SIXTY-FOUR years ago, the governments of Germany and Italy declared war on the United States. Congress replied in kind later that same afternoon. The government had been quietly preparing for modern war, but once it arrived few understood the demands it would make on American society.
At some point on that day, President Roosevelt told press adviser Stephen Early that the government needed to acquire one of the national radio networks. Now that America was at war, the government's requirement for unmediated and direct communication was essential. Early telephoned Federal Communications Commission chairman James L. Fly and ordered him to speak to David Sarnoff, NBC's chairman. Fly and Sarnoff were ''to work out, confidentially for the time being, ways and means by which the government can utilize the [NBC] Blue Network for the period of the war." Roosevelt, Early told Fly, suggested that the government could ''rent the Blue Network facilities for the duration of the war and for the use of such time as the government needs in order to disseminate its own information."
Ultimately, the government did not assume control over NBC Blue, or any other private commercial radio network, during the war. Fly convinced Early that the networks would work closely with the Office of War Information to ensure access to the airwaves.

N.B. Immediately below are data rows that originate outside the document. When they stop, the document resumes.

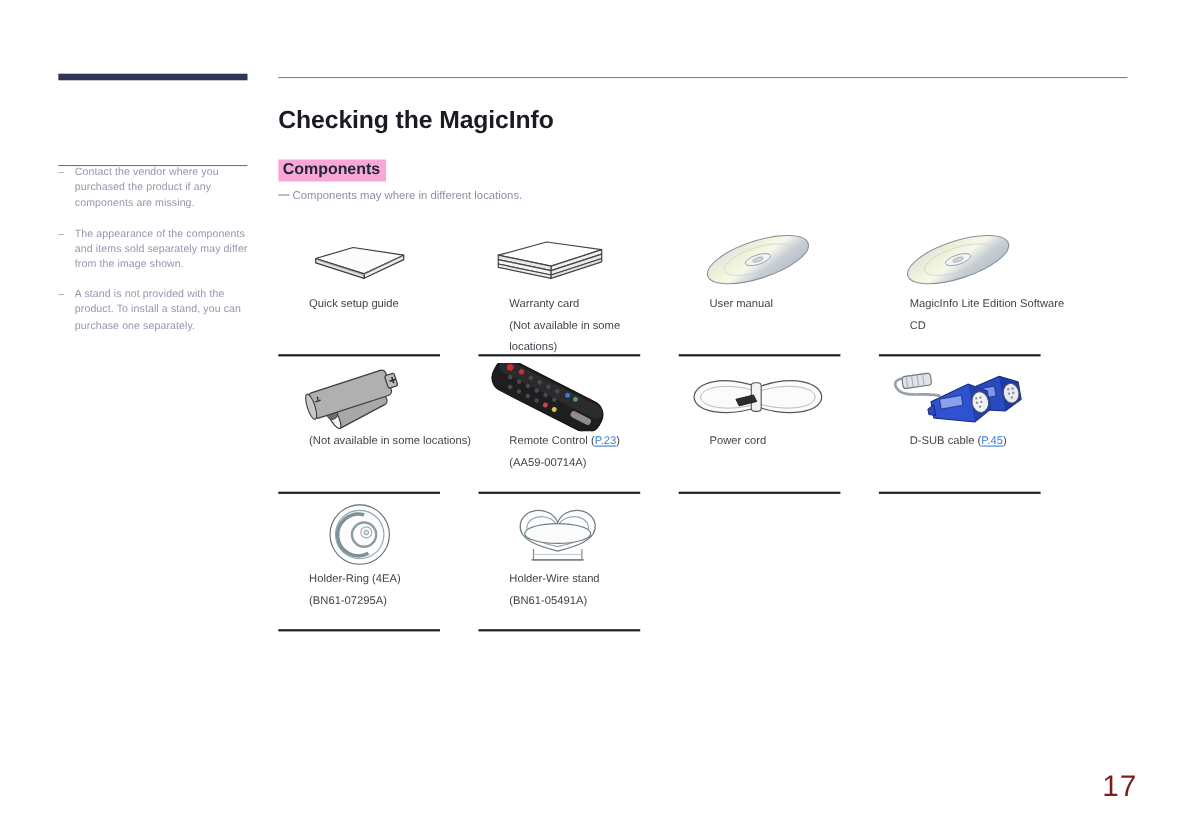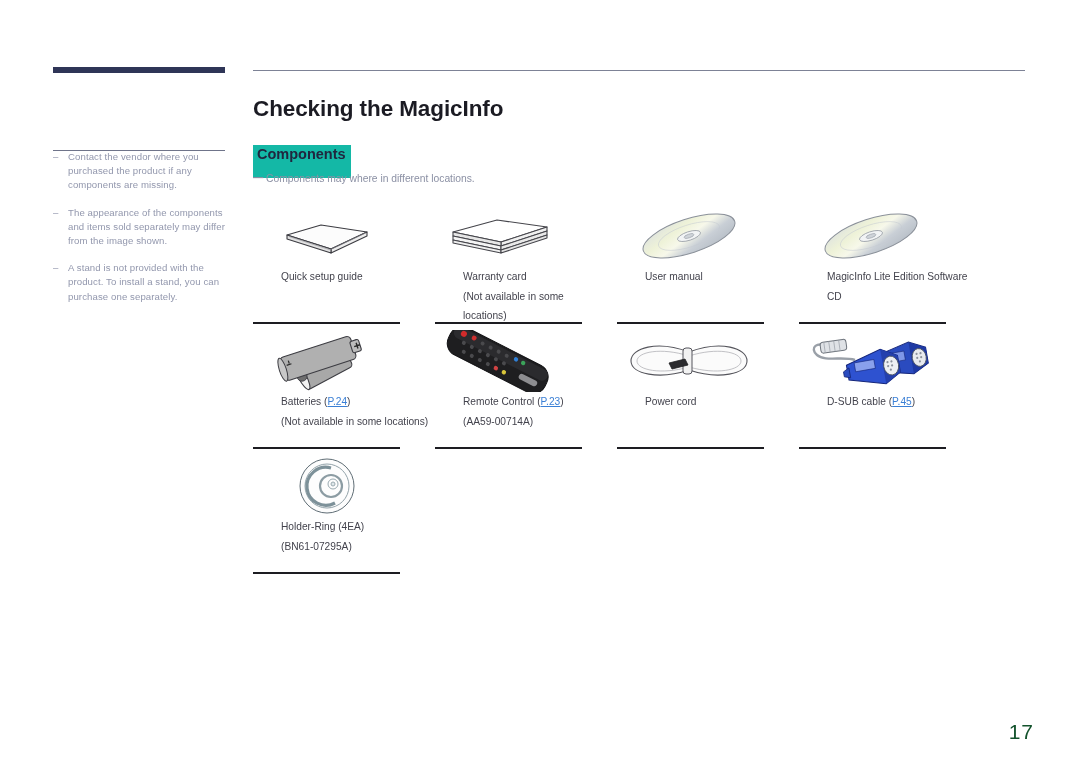--- a/index.html
+++ b/index.html
@@ -75,22 +75,22 @@
     color: #1b1b23;
     letter-spacing: -0.1px;
   }
   .section-title {
     position: absolute;
     left: 253px;
     top: 145px;
     font-size: 14.5px;
     font-weight: bold;
     color: #20263f;
-    background: #14b8a6;
-    padding: 2px 5px 16px 4px;
+    background: #f9a8d4;
+    padding: 2px 5px 3px 4px;
     line-height: 15px;
   }
   .section-note {
     position: absolute;
     left: 253px;
     top: 173px;
     font-size: 10.3px;
     color: #8b90a4;
     padding-left: 13px;
   }
@@ -146,23 +146,23 @@
   a.pageref {
     color: #3a7fd5;
     text-decoration: underline;
   }
   .art svg { display: block; }
 
   
   .page-number {
     position: absolute;
     right: 46px;
-    top: 720px;
-    font-size: 21px;
-    color: #14532d;
+    top: 700px;
+    font-size: 27px;
+    color: #7f1d1d;
     letter-spacing: 1px;
   }
 </style>
 </head>
 <body>
 
 <div class="navy-bar"></div>
 <div class="top-rule"></div>
 
 <div class="sidebar-rule"></div>
@@ -299,21 +299,20 @@
           <g transform="rotate(-18 66 28)">
             <rect x="28" y="16" width="74" height="24" rx="4" fill="#b0b0b0" stroke="#3c3c42" stroke-width="1.1"></rect>
             <rect x="100" y="22" width="9" height="12" rx="2" fill="#bcbcbc" stroke="#3c3c42" stroke-width="1.1"></rect>
             <ellipse cx="28" cy="28" rx="3.5" ry="12" fill="#c8c8c8" stroke="#3c3c42" stroke-width="1"></ellipse>
             <path d="M106 25 l0 6 M103 28 l6 0" stroke="#2a2a2a" stroke-width="1.4"></path>
             <path d="M36 21 l0 3 M33 25 l5 0" stroke="#2a2a2a" stroke-width="1.2"></path>
           </g>
         </svg>
       </div>
       <div class="caption">
-        <span class="line"><span>Batteries (</span><a class="pageref" href="#">P.24</a><span>)</span></span>
         <span class="line">(Not available in some locations)</span>
       </div>
       <div class="rule"></div>
     </div>
 
     <div class="cell" style="left:182px">
       <div class="art">
         <svg width="150" height="62" viewBox="0 0 150 62">
           <g transform="rotate(27 60 31)">
             <rect x="8" y="14" width="108" height="30" rx="13" fill="#1e1e20" stroke="#101012" stroke-width="1"></rect>
@@ -425,17 +424,36 @@
           </g>
         </svg>
       </div>
       <div class="caption">
         <span class="line">Holder-Ring (4EA)</span>
         <span class="line">(BN61-07295A)</span>
       </div>
       <div class="rule"></div>
     </div>
 
+    <div class="cell" style="left:182px">
+      <div class="art">
+        <svg width="150" height="62" viewBox="0 0 150 62">
+          <g fill="none" stroke="#6f7d85" stroke-width="1.1">
+            <path d="M72 20 C66 4, 40 6, 38 22 C36 36, 56 42, 72 46 C88 42, 108 36, 106 22 C104 6, 78 4, 72 20 Z" fill="#fdfdfd"></path>
+            <path d="M72 24 C67 11, 46 12, 44 24 C42 34, 58 39, 72 42 C86 39, 102 34, 100 24 C98 12, 77 11, 72 24 Z" stroke="#9aa8af"></path>
+            <ellipse cx="72" cy="30" rx="30" ry="9" fill="#fbfbfb" stroke="#6f7d85"></ellipse>
+            <path d="M50 44 L50 54 L94 54 L94 44" stroke="#7d8b93"></path>
+            <path d="M48 54 L96 54" stroke="#6f7d85"></path>
+            <path d="M50 49 L94 49" stroke="#aab6bc" stroke-width="0.7"></path>
+          </g>
+        </svg>
+      </div>
+      <div class="caption">
+        <span class="line">Holder-Wire stand</span>
+        <span class="line">(BN61-05491A)</span>
+      </div>
+      <div class="rule"></div>
+    </div>
   </div>
 
 </div>
 
 <div class="page-number">17</div>
 
 </body></html>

Roosevelt's desire to control communication with the public is symbolic of a peculiarly American dilemma: how to speak directly to the American people in times of war, national emergency, and crisis. Journalists -- then as now -- interpret the government's actions and words. The American media system, in which the press receives constitutional protection and private, independent broadcasters operate as government licensees, was designed to create an unofficial auditing system for government communication. In 1941, America was singular in structuring its communications sphere in this manner; today, the majority of people in the world still live without an independent media.
Too often we in the United States forget the radical, even revolutionary implications of our media system. It trusts an essentially indefinable group of people (''the press") to serve the public interest by interposing itself between political authority and the citizenry. The concept of a government pledged to protect independent reporting on its own behavior remains subversive to most authorities around the globe.
The conversations held in Roosevelt's White House are clearly relevant to today's climate of press-government tension. Just as Roosevelt, in a 1942 fireside chat, inveighed against ''the typewriter strategists who expound their views in the press or on the radio," the Bush administration fumes over reporting it considers inaccurate, unrepresentative of reality, and antagonistic. The current administration continues to develop multiple strategies to connect directly with people -- whether in the United States, Iraq, or elsewhere. The recent furor over payments to Iraqi journalists in exchange for publication of US government-authorized news accounts attests to a level of desperation. This administration's recurrent attempts at direct communication demonstrate an intention to subvert the purpose of the First Amendment.
But the government is not acting in a vacuum. It is reacting to a media environment marked by enormous hostility. Skepticism is healthy, but too many journalists practice reporting informed by a pessimistic cynicism. This corrosive attitude is damaging the news industry; newspaper circulation and TV news viewership continue to decline.
The tension between the press and the government has hypertrophied to the point that neither is acting in the public interest. It is time for these two adversaries to discuss the patterns of behavior creating such rancor and frustration. Both sides must be willing to exchange and recognize legitimate criticism in an open forum. Grievances may not be easily resolved. But discussion in the spirit of inquiry rather than recrimination will initiate a more constuctive relationship.
This is not to say that the press must abandon the critical skepticism that informs its watchdog role; nor that the government should stop promoting efforts to reach citizens directly. But the mutual antagonism has confused and angered the public. It's a troubling situation, bad for both democratic governance and the news industry. But the real loser is the constituency that both claim to be serving: the American people.
Michael Socolow teaches journalism at the University of Maine.